Смотрю на столике у тёщи «рукоделье», нитки, иголки.
Думаю, — надо пуговицу пришить. Брюки снял, взял иголку и стал вдевать нитку. Очки забыл дома. После раза двадцатого, смотрю, нитка не вдевается в иголку. Просить тещу неудобно, я в одних трусах, еще не дай Бог подумает чего. Тем более, что тёща постоянно меня попрекает тем, что я не могу рассмотреть в её ребенке, то есть в ее дочери и моей жене, человека.
Вдевал, я вдевал нитку, так и не смог. Воткнул иголку обратно в жопу плюшевого слоника, то есть туда откуда я её и взял, одел брюки и пошёл на зов тёщи на кухню.
Пришел и говорю: «Мама, совсем я слеп стал».

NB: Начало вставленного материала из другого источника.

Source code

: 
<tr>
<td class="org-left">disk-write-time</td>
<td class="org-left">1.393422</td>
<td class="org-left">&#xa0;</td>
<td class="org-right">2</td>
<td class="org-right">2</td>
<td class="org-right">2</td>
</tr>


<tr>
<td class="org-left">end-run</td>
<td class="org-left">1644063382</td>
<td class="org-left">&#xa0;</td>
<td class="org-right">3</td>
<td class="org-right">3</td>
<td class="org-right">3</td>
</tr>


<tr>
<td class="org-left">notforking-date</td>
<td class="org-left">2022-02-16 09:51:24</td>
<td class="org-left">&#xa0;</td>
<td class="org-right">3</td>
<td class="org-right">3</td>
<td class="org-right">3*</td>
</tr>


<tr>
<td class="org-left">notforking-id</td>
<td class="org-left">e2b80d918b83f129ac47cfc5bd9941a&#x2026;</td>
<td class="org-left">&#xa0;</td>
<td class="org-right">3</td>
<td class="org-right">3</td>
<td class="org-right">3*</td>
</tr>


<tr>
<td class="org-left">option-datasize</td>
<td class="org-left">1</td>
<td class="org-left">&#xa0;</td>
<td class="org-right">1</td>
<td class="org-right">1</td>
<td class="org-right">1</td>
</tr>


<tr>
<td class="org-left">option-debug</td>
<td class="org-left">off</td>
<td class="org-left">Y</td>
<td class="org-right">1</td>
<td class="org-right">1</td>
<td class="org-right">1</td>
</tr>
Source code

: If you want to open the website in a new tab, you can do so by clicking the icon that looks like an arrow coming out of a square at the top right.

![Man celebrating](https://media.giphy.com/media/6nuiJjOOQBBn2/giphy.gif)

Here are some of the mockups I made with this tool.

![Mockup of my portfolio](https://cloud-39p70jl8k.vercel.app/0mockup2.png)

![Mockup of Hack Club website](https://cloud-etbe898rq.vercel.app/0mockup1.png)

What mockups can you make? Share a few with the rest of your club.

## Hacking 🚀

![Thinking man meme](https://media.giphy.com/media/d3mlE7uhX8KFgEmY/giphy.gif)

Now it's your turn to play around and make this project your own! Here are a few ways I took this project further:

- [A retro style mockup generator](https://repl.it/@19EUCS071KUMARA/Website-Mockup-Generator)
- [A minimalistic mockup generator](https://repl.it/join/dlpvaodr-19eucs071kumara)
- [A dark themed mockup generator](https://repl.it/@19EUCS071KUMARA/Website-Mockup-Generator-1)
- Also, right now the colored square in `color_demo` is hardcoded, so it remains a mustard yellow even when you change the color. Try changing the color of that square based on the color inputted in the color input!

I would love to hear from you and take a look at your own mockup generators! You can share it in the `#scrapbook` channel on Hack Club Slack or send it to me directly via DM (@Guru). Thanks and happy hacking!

Не успел я продолжить фразу как теща завелась: «Вот-вот, — говорит она, — я о том же и говорю. Я сколько раз тебе говорила, что ты совсем ослеп, ты не видишь, что моя дочь это нежный цветок… Слава Богу, что у тебя хватило сил признать, что ты слеп…»
Монолог тещи про мою слепоту продолжался пока блины не остыли. Я еле успел один блинчик запихнуть в рот, и сказать одну единственную фразу в самом конце: «Мама, до свиданья. Блины, полный вкусняк»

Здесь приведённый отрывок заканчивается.